3. High-level business logic (simplified)

  1. Ingest every transaction in near real time through a Streaming Pipeline (ETL).
  2. Enrich transaction events with customer/account attributes and historical aggregates.
  3. Engineer features (per-customer, per-card, per-device) in BigQuery.
  4. Train ML models (fraud/credit risk) using BigQuery ML on daily snapshots via the Batch Pipeline (ELT).
  5. Score new transactions:
    • Streaming path: low-latency scoring using latest approved model
    • Batch path: end-of-day/offline re-scoring or challenger models
  6. Serve risk scores to downstream systems (decision engines, case management tools, dashboards).
  7. Govern everything with CMEK, VPC-SC, IAM/RBAC, Policy Tags, RLS/CLS, and full lineage.

4. Architecture diagram (L2 – GCP components)

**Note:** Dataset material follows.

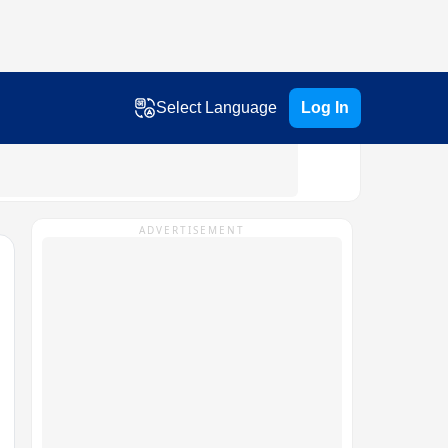
Select Language
Log In
ADVERTISEMENT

Final PNG committed as assets/architecture_l2.png.
Mermaid version kept here for readability.

flowchart LR
    subgraph VPC_SC[VPC-SC Protected Boundary]
        TX[Client Channels\n(Card, ATM, Online)]
        PUB[Cloud Pub/Sub\ntransactions.realtime]
        DF_STREAM[Dataflow\nStreaming Pipeline (ETL)]
        BQ_RAW[BigQuery\nraw_transactions]
        BQ_FEAT[BigQuery\nfeature tables]
        BQ_ML[BigQuery ML\nmodels]
        DF_BATCH[Dataflow\nBatch Pipeline (ELT)]
        COMP[Cloud Composer\n(Orchestration)]
        GCS[GCS\nModel & DQ Artifacts]
        BQ_SCORES[BigQuery\nrisk_scores tables]
    end

    TX --> PUB
    PUB --> DF_STREAM
    DF_STREAM --> BQ_RAW
    DF_STREAM --> BQ_FEAT

    COMP --> DF_BATCH
    DF_BATCH --> BQ_FEAT
    DF_BATCH --> BQ_ML
    BQ_ML --> BQ_SCORES

    BQ_SCORES -->|BI / Ops| BI[(Power BI / Looker Studio)]
    BQ_SCORES --> DOWNSTREAM[(Downstream\nRisk Engines)]

    BQ_FEAT --> GCS
    BQ_ML --> GCS
Loading

5. Dataflow / lifecycle diagram – from transaction to ML

sequenceDiagram
    participant Channel as Channel (POS/ATM/Online)
    participant PubSub as Cloud Pub/Sub
    participant DFStream as Dataflow\nStreaming Pipeline (ETL)
    participant BQRaw as BigQuery\nraw_transactions
    participant BQFeat as BigQuery\nfeature tables
    participant Composer as Cloud Composer
    participant BQML as BigQuery ML
    participant BQScores as BigQuery\nrisk_scores
    participant BI as Dashboards / Risk Ops

    Channel->>PubSub: Publish transaction event
    PubSub->>DFStream: Push message
    DFStream->>DFStream: Validate + ETL transforms\n(schema, enrichment, DQ checks)
    DFStream->>BQRaw: Insert raw record (partitioned)
    DFStream->>BQFeat: Update streaming feature tables
    DFStream-->>BQScores: (optional) Low-latency scoring call

    Composer->>BQRaw: Nightly Batch Pipeline (ELT) query
    Composer->>BQFeat: Build training features
    Composer->>BQML: Train / retrain model\n(tag model_version)
    Composer->>BQScores: Batch scoring jobs

    BQScores-->>BI: Risk dashboards, alerts, queues
Loading

6. Docs index

Detailed documentation lives under /docs:

  • docs/01-context-and-usecase.md
  • docs/02-architecture-overview.md
  • docs/03-streaming-pipeline-event-flow.md
  • docs/04-batch-pipeline-elt-and-ml-training.md
  • docs/05-data-models-and-feature-store.md
  • docs/06-data-quality-and-risk-metrics.md
  • docs/07-security-and-governance.md
  • docs/08-lineage-and-auditability.md
  • docs/09-slos-observability-and-dashboards.md
  • docs/10-cost-and-scaling-guardrails.md
  • docs/11-ml-governance-and-model-risk.md
  • docs/12-roadmap-and-future-work.md

7. Repository map

- README.md
- RUNBOOK.md
- SECURITY.md
- ETHICS.md
- LICENSE
- CODEOWNERS
- CODE_OF_CONDUCT.md
- CONTRIBUTING.md
- .pre-commit-config.yaml
- .markdownlint.jsonc
- .markdownlint-cli2.jsonc
- .editorconfig
- docs/
- contracts/
- adr/
- assets/
- qc_examples.sql

8. Status

This is a documentation-only case study designed for LinkedIn, GitHub, and portfolio review.